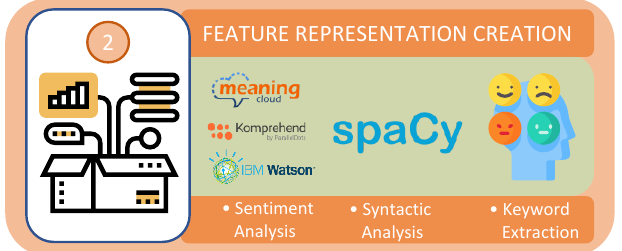
Figure 3. The creation of our feature representation proposal consisted of using three NLP APIs (Parallel Dots [80], Meaning Cloud [81], IBM NLU [82]) to perform sentiment analysis and the Python spaCy library [83] for extracting the syntactic features and the keywords of the tweets.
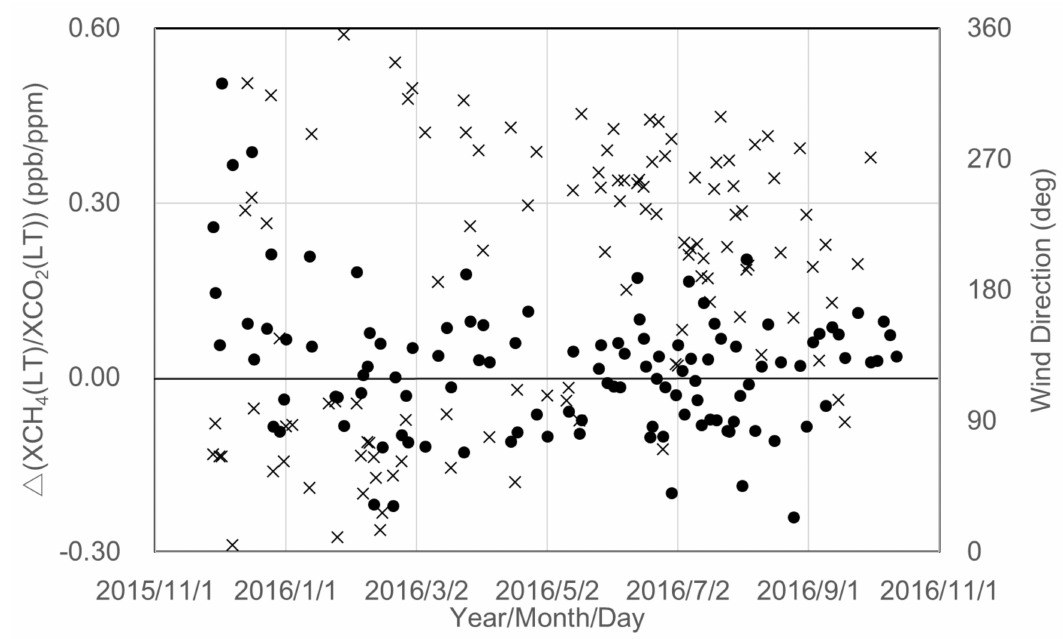
Figure A3. XCH 4 (LT) / XCO 2 (LT) enhancement with time between the blowout and leak control (circles) as well as the WRF wind direction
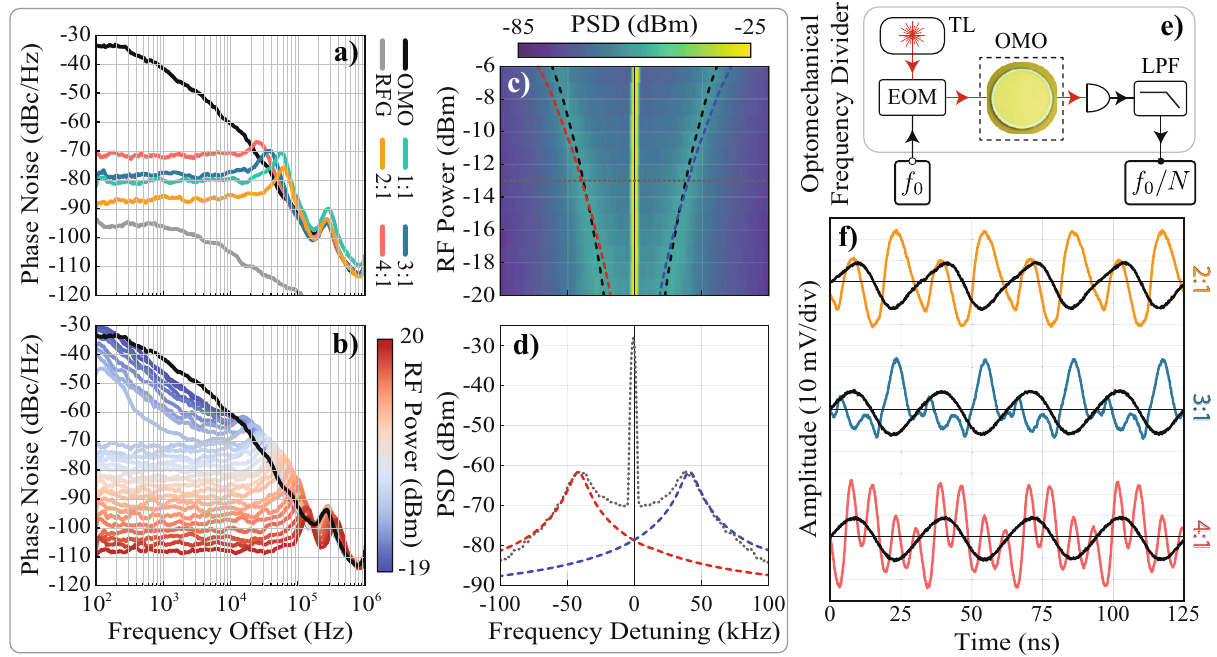
Fig. 4 Phase-noise reduction and optomechanical frequency division. a Measured one-sided phase noise spectral density for the free-running (black), injection-locked (colored), and RF injection signal (gray). The RF power used for the injections was − 7 dBm ( ε ≈ 5.5%); b Phase noise spectral density evolution as a function of the RF power for the 4:1 injection; c Comparison between experimental data sidebands and the semi-analytical model prediction (see Supplementary Note 7). The colormap is the experimental power spectral density (PSD) around the OMO fundamental frequency. The RF drive frequency was set to the OMO frequency for all the RF powers shown. The black dashed lines are the experimental fi t and the red/blue curves are the semi-analytical prediction, showing excellent agreement; d Experimental PSD, in gray, for a RF power of − 13 dBm ( ε ≈ 2.75%), which is the same horizontal dashed gray linecut at ( c ) showing the agreement between semi-analytical model and experimental data for these sidebands, for both frequency and linewidth; e Schematic of the optomechanical frequency divider; LPF means “ low-pass fi lter ” ; f Experimental Optomechanical frequency division. The orange, blue and red curves are the injection-locked signal output from the OMO for the cases 2:1, 3:1, and 4:1, respectively. The overlapping black curves are the divided signal obtained using a low-pass fi lter with 48 MHz cutoff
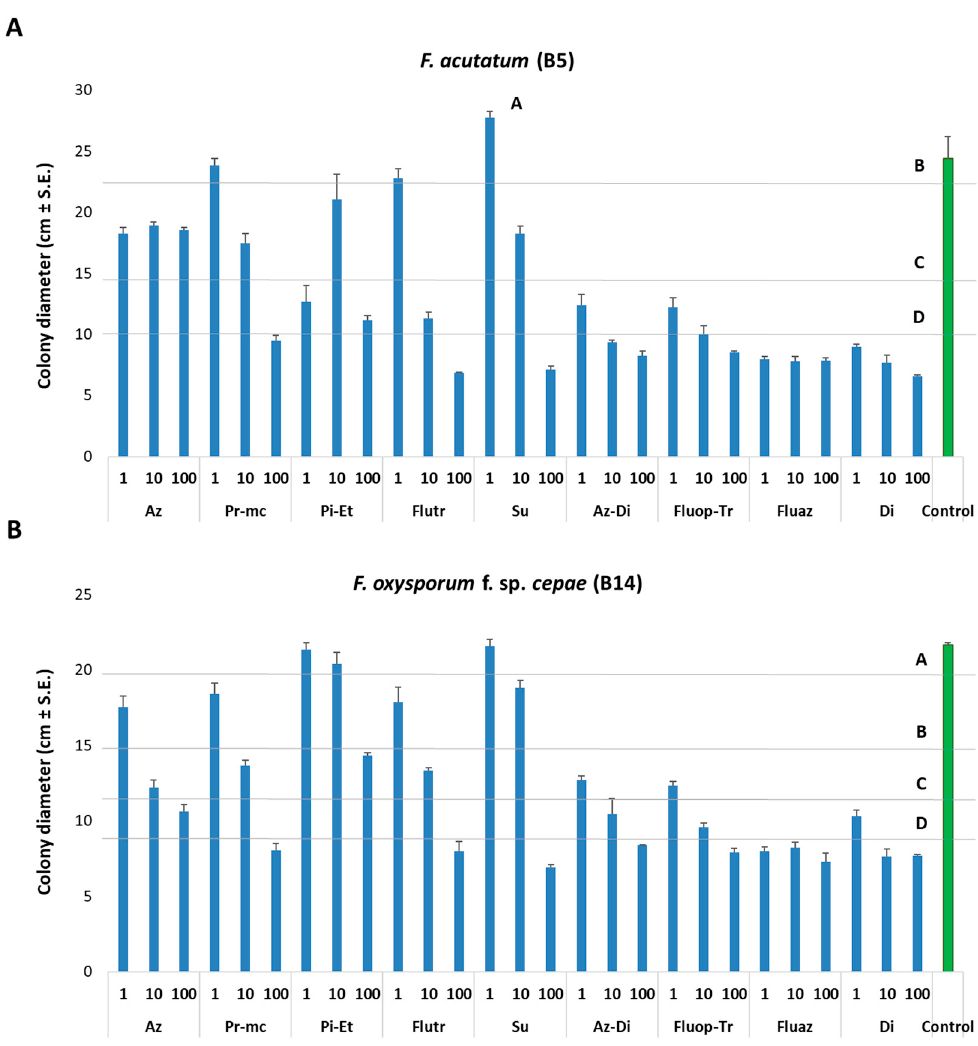
Figure 1. The effect of selected pesticides on the development of F. oxysporum f. sp. cepae ( A , strain B14) and F. acutatum ( B , strain B5) in culture plates. The pesticides were tested at concentrations of 1, 10, and 100 ppm. Mycelial discs from a 8-day-old colony were sown on potato dextrose agar (PDA) medium plates that contained pesticides in three concentrations and incubated for two days. Controls (green columns) are PDA without fungicides. Bars represent the mean colony diameter of four replicates, and error bars signify a standard error. Different letters (A–D, on the chart’s right side) represent a significant difference ( p < 0.05) in the ANOVA test.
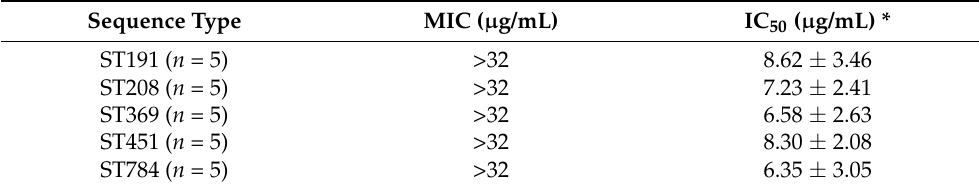
Figure 3. Growth inhibition of Acinetobacter strains by compound 62520. ( A ) Bacteria were cultured in 96-well plates and were then treated with different concentrations of compound 62520. As a control, the same volume of DMSO, used to dissolve the compound, was added (0 μ g/mL). The plates were incubated for 20 h and bacterial growth was measured at OD 600 . The data are representative of two experiments that produced similar results. ( B ) A. baumannii ATCC 17978 treated with different concentrations of compound 62520 for 20 h was inoculated into blood agar plates and then cultured for 20 h. Table 1. Antibacterial activity of compound 62520 against clinical carbapenem-resistant A. baumannii isolates.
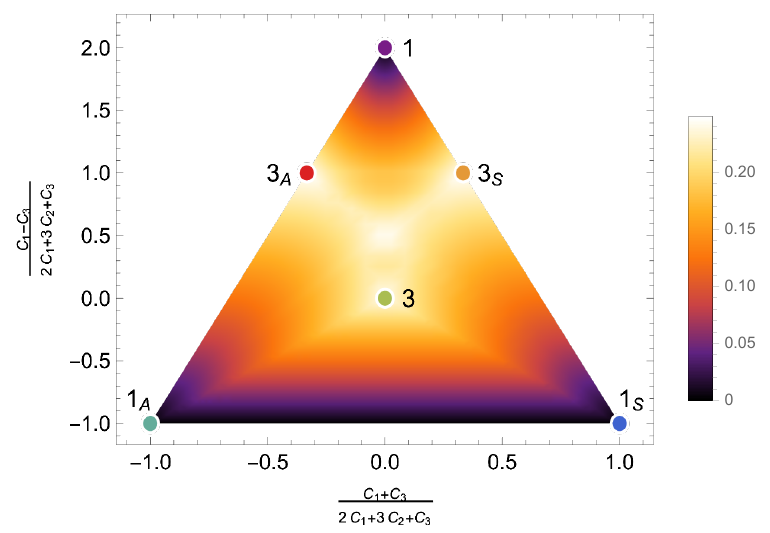
Figure 11. A cross section of the positivity cone in the space of ~C = ( C 1 , C 2 , C 3 ) , defined by the intersection of the hyperplane 2 C on this intersection, as defined in eq. (5.23). The color dots represent the six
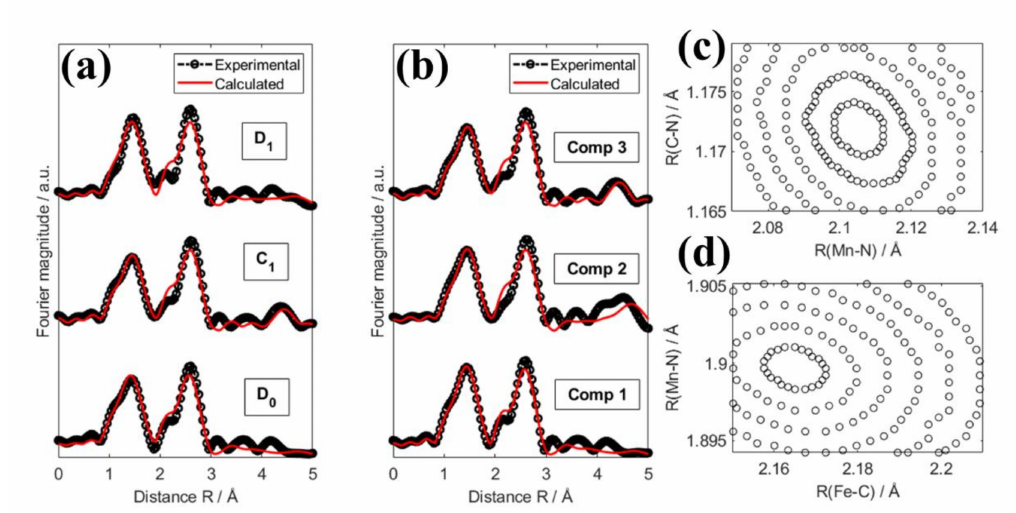
Figure 6. EXAFS fitting analysis on ( a ) the most relevant states of charge, i.e., D 0 , C 1 , and D 1 , as well as ( b ) all three components retrieved by the MCR-ALS analysis. The experimental Fourier transform signal is compared to the calculated one in all instances. ( c , d ) Examples of contour plots for the error parameter determination. These refer to highly correlated parameters; the inner elliptical circle corresponds to a 95% confidence level.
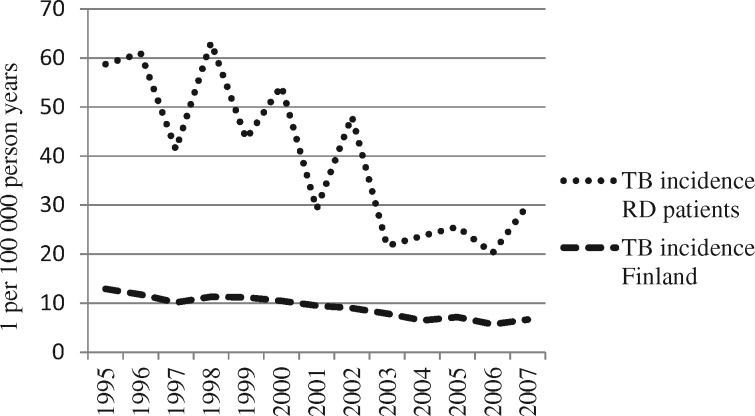
Tuberculosis incidence in Finland, 1995–2007Annual incidences (one per 100 000 person years) of tuberculosis (TB) in Finland among the general population as reported by the National Infectious Disease Register (NIDR) were significantly lower (P < 0.01) than incidences among patients with rheumatic disease (RD). The incidence of both diminished during the study period (P < 0.05).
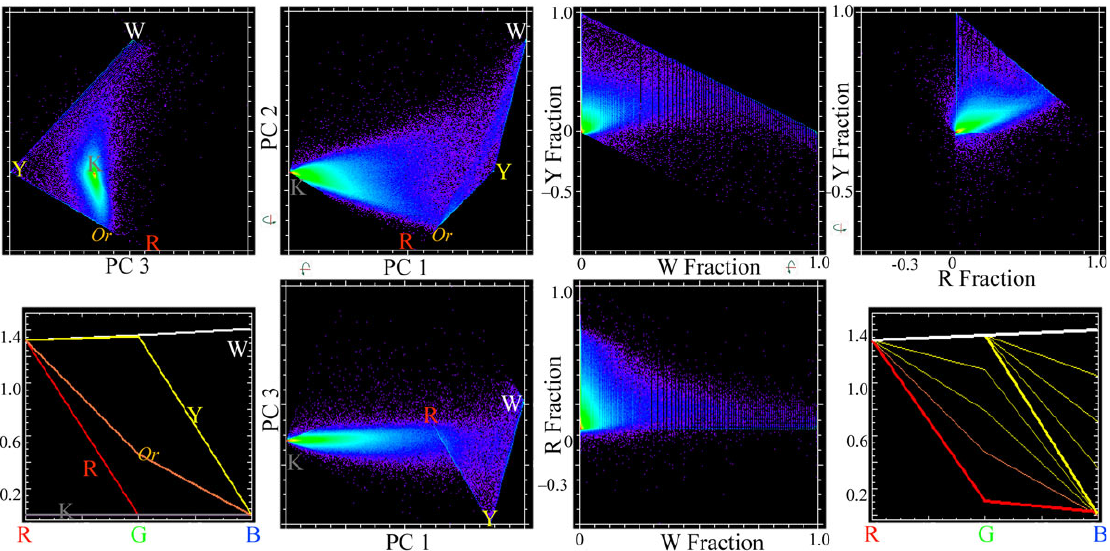
Figure 6. Three-dimensional spectral feature space and spectral fraction space for the 18-city com- posite (5500 K). Density-shaded orthogonal projections of the principal component distributions (left) show luminance corresponding to PC 1 with white, yellow and red endmembers bounding a triangular plane of maximum luminance perpendicular to the gray axis extending to the dark (K) endmember. Since very few pixels are pure red, the distribution trends toward orange mixtures near the red endmember. Projections of the WYRK fraction space (right) are largely bounded by linear mixtures with a small number of blue pixels with slightly negative yellow or red fractions. The WYRK endmembers represent an optimized, more nearly orthogonal basis for the urban lightscape, as imaged by multispectral RGB sensors.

Task brief >> Every line above should be repeated exactly; pictures stay out of the copy.

Task result >>
Figure 3. The creation of our feature representation proposal consisted of using three NLP APIs (Parallel Dots [80], Meaning Cloud [81], IBM NLU [82]) to perform sentiment analysis and the Python spaCy library [83] for extracting the syntactic features and the keywords of the tweets.
Figure A3. XCH 4 (LT) / XCO 2 (LT) enhancement with time between the blowout and leak control (circles) as well as the WRF wind direction
Fig. 4 Phase-noise reduction and optomechanical frequency division. a Measured one-sided phase noise spectral density for the free-running (black), injection-locked (colored), and RF injection signal (gray). The RF power used for the injections was − 7 dBm ( ε ≈ 5.5%); b Phase noise spectral density evolution as a function of the RF power for the 4:1 injection; c Comparison between experimental data sidebands and the semi-analytical model prediction (see Supplementary Note 7). The colormap is the experimental power spectral density (PSD) around the OMO fundamental frequency. The RF drive frequency was set to the OMO frequency for all the RF powers shown. The black dashed lines are the experimental fi t and the red/blue curves are the semi-analytical prediction, showing excellent agreement; d Experimental PSD, in gray, for a RF power of − 13 dBm ( ε ≈ 2.75%), which is the same horizontal dashed gray linecut at ( c ) showing the agreement between semi-analytical model and experimental data for these sidebands, for both frequency and linewidth; e Schematic of the optomechanical frequency divider; LPF means “ low-pass fi lter ” ; f Experimental Optomechanical frequency division. The orange, blue and red curves are the injection-locked signal output from the OMO for the cases 2:1, 3:1, and 4:1, respectively. The overlapping black curves are the divided signal obtained using a low-pass fi lter with 48 MHz cutoff
Figure 1. The effect of selected pesticides on the development of F. oxysporum f. sp. cepae ( A , strain B14) and F. acutatum ( B , strain B5) in culture plates. The pesticides were tested at concentrations of 1, 10, and 100 ppm. Mycelial discs from a 8-day-old colony were sown on potato dextrose agar (PDA) medium plates that contained pesticides in three concentrations and incubated for two days. Controls (green columns) are PDA without fungicides. Bars represent the mean colony diameter of four replicates, and error bars signify a standard error. Different letters (A–D, on the chart’s right side) represent a significant difference ( p < 0.05) in the ANOVA test.
Figure 3. Growth inhibition of Acinetobacter strains by compound 62520. ( A ) Bacteria were cultured in 96-well plates and were then treated with different concentrations of compound 62520. As a control, the same volume of DMSO, used to dissolve the compound, was added (0 μ g/mL). The plates were incubated for 20 h and bacterial growth was measured at OD 600 . The data are representative of two experiments that produced similar results. ( B ) A. baumannii ATCC 17978 treated with different concentrations of compound 62520 for 20 h was inoculated into blood agar plates and then cultured for 20 h. Table 1. Antibacterial activity of compound 62520 against clinical carbapenem-resistant A. baumannii isolates.
Figure 11. A cross section of the positivity cone in the space of ~C = ( C 1 , C 2 , C 3 ) , defined by the intersection of the hyperplane 2 C on this intersection, as defined in eq. (5.23). The color dots represent the six
Figure 6. EXAFS fitting analysis on ( a ) the most relevant states of charge, i.e., D 0 , C 1 , and D 1 , as well as ( b ) all three components retrieved by the MCR-ALS analysis. The experimental Fourier transform signal is compared to the calculated one in all instances. ( c , d ) Examples of contour plots for the error parameter determination. These refer to highly correlated parameters; the inner elliptical circle corresponds to a 95% confidence level.
Tuberculosis incidence in Finland, 1995–2007Annual incidences (one per 100 000 person years) of tuberculosis (TB) in Finland among the general population as reported by the National Infectious Disease Register (NIDR) were significantly lower (P < 0.01) than incidences among patients with rheumatic disease (RD). The incidence of both diminished during the study period (P < 0.05).
Figure 6. Three-dimensional spectral feature space and spectral fraction space for the 18-city com- posite (5500 K). Density-shaded orthogonal projections of the principal component distributions (left) show luminance corresponding to PC 1 with white, yellow and red endmembers bounding a triangular plane of maximum luminance perpendicular to the gray axis extending to the dark (K) endmember. Since very few pixels are pure red, the distribution trends toward orange mixtures near the red endmember. Projections of the WYRK fraction space (right) are largely bounded by linear mixtures with a small number of blue pixels with slightly negative yellow or red fractions. The WYRK endmembers represent an optimized, more nearly orthogonal basis for the urban lightscape, as imaged by multispectral RGB sensors.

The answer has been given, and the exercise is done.